The week before lockdowns began, they had ten classes, and this was a normal week. The next week, they had none. They felt cut off from the community they were called to serve and seemed lost without nurturing the in-person connections that had spurred their success thus far.
The only way they could connect in-person was outside, so they decided to work from their garden. As a visible reminder that Hesed House was there for the community and still had resources to offer, Stephanie and others planted themselves in the garden. From there, they could have rich conversations with people who passed by and read kind messages left for them in sidewalk chalk.
From the garden, they connected with a grandfather who was figuring out how to make sure his granddaughters looked their very best, as his daughter had just passed away and he felt unsure about girls’ clothes and hairstyles.
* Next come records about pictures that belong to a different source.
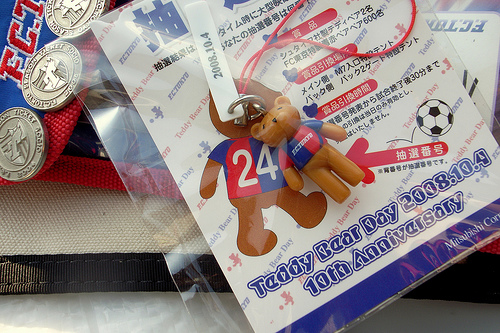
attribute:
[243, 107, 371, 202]
bear — small, plastic, brown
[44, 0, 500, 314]
package — plastic, clear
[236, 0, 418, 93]
string — red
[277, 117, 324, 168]
jersey — red, blue, white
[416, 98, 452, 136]
soccer ball — white, black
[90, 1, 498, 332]
card — white, red, blue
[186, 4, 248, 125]
id tag — white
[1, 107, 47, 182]
coin — silver, small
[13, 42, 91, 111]
coin — silver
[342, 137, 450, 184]
arrow — red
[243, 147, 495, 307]
writing — blue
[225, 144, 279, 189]
number — white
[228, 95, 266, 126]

They offered food they had grown to those in need and listened to their neighbors’ stories to hear who might need extra assistance during this crisis. And their TMF grant helped support all of this work as they transitioned through the pandemic.
Earlier that year, they had received a TMF grant they were not able to use as intended because the pandemic shifted so much of their work. However, when they had initial conversations about this with the Director of Grants, Jacki Lammert, she asked them to think about the ways they could help the community during these difficult moments. What risks could they take that would make a difference right now? As a result of TMF’s flexibility, Hesed House used those funds to keep people housed, offer food from their food pantry, pay utility bills, and more.
“Jacki has been so integral to our development as an organization,” Stephanie said. “She asked the very best questions. We developed out of those questions. Jacki saw leadership potential in me and that instilled courage. She changed my future. It is very humbling that she invested so much in me and because of her investment Hesed House is poised to invest in Wharton.”